Monday, November 16, 2015

Meditation: It's Not What You Think

 
Meditation: It's Not What You Think
 
 
Excerpted from Coming to Our Senses: Healing Ourselves and the World Through Mindfulness
By Jon Kabat-Zinn, Ph.D.
 
 
It might be good to clarify a few common misunderstandings about meditation right off the bat.  First, meditation is best thought of as a way of being, rather than a technique or a collection of techniques.
I'll say it again.
Mediation is a way of being, not a technique. 
 
This doesn't mean that there aren't methods and techniques associated with meditation practice.
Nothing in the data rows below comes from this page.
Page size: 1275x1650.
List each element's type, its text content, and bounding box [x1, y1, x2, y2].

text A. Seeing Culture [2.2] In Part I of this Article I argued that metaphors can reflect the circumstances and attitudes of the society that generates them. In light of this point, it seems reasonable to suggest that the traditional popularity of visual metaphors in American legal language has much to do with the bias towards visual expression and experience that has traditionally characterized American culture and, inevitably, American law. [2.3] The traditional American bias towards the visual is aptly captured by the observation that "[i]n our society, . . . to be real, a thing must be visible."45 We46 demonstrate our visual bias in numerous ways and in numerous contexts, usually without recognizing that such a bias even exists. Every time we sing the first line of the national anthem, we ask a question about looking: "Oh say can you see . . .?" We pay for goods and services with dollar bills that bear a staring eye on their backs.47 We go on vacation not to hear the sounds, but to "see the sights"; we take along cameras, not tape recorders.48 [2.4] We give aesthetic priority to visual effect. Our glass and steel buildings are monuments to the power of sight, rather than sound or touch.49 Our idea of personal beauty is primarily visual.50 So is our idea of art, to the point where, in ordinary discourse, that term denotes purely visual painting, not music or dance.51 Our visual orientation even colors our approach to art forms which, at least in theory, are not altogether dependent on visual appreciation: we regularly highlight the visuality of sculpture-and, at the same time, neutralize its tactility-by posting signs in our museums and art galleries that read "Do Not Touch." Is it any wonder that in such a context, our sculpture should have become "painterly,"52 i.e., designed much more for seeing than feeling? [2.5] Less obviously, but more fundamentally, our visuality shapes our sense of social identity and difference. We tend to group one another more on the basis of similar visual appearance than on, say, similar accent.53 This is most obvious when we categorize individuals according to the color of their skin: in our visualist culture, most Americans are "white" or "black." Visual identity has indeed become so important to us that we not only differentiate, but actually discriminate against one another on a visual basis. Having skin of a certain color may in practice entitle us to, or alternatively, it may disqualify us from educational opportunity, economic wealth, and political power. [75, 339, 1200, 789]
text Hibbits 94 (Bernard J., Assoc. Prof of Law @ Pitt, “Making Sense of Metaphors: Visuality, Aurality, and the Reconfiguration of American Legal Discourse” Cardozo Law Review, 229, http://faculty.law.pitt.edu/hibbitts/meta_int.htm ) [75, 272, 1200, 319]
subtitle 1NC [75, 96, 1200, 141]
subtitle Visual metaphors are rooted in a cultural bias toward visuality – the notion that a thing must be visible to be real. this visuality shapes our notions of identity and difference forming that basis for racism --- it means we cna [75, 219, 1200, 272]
There are.  In fact, there are hundreds of them, and we will be making good use of some of them.  But without understanding that all techniques are orienting vehicles pointing at ways of being, ways of being in relationship to the present moment and to one's own mind and one's own experience, we can easily get lost in techniques and in our misguided but entirely understandable attempts to use them to get somewhere else and experience some special result or state that we think is the goal of it all...
 
Second, meditation is not relaxation spelled differently.  Perhaps I should say that again as well: Meditation is not relaxation spelled differently.  That doesn't mean that meditation is not frequently accompanied by profound states of relaxation and by deep feelings of wellbeing.  Of course it is, or can be, sometimes.  But mindfulness meditation is the embrace of any and all mind states in awareness, without preferring one to another.  From the point of view of mindfulness practice, pain or anguish, or for that matter boredom or impatience or frustration or anxiety or tension in the body are all equally valid objects of our attention if we find them arising in the present moment, each a rich opportunity for insight and learning, and potentially, for liberation, rather than signs that or meditation practice is not "succeeding" because we are not feeling relaxed or experience bliss in some moment.
 
We might say that meditation is really a way of being appropriate to the circumstances one finds oneself in, in any and every moment.  If we are caught up in the preoccupations of our own mind, in that moment we cannot be present in an appropriate way or perhaps at all.  We will bring an agenda of some kind to whatever we say or do or think, even if we don't know it...
 
For meditation, and especially mindfulness meditation, is not the throwing of a switch and catapulting yourself anywhere, not is it entertaining certain thoughts and getting rid of others.  Nor is it making your mind blank or willing yourself to be peaceful or relaxed.  It is really an inward gesture that inclines the heart and mind (seen as one seamless whole) toward a full-spectrum awareness of the present moment just as it is, accepting whatever is happening simply because it is already happening...
 
Meditation is not about trying to get anywhere else.  It is about allowing yourself to be exactly where you are and as you are, and for the world to be exactly as it is in this moment as well.  This is not so easy, since there is always something that we can rightly find fault with if we stay inside our thinking.  And so there tends to be great resistance on the part of the mind and body to settle into things just as they are, even for a moment.  That resistance to what is may be even more compounded if we are meditating because we hope that by doing so, we can effect change, make things different, improve our own lives, and contribute to improving the lot of the world...
 
So, from the point of view of awareness, any state of mind is a meditative state.  Anger or sadness is just as interesting and useful and valid to look into as enthusiasm or delight, and far more valuable than a blank mind, a mind that is insensate, out of touch.  Anger, fear, terror, sadness, resentment, impatience, enthusiasm, delight, confusion, disgust, contempt, envy, rage, lust, even dullness, doubt, and torpor, in fact all mind states and body states are occasions to know ourselves better if we can stop, look, and listing, in other words, if we can come to our senses and be intimate with what present itself in awareness in any and every moment.  The astonishing thing, so counterintuitive, is that nothing else needs to happen.  We can give up trying to make something special occur.  In letting go of wanting something special to occur, maybe we can realize that something very special is already occurring, and is always occurring, namely life emerging in each moment as awareness itself.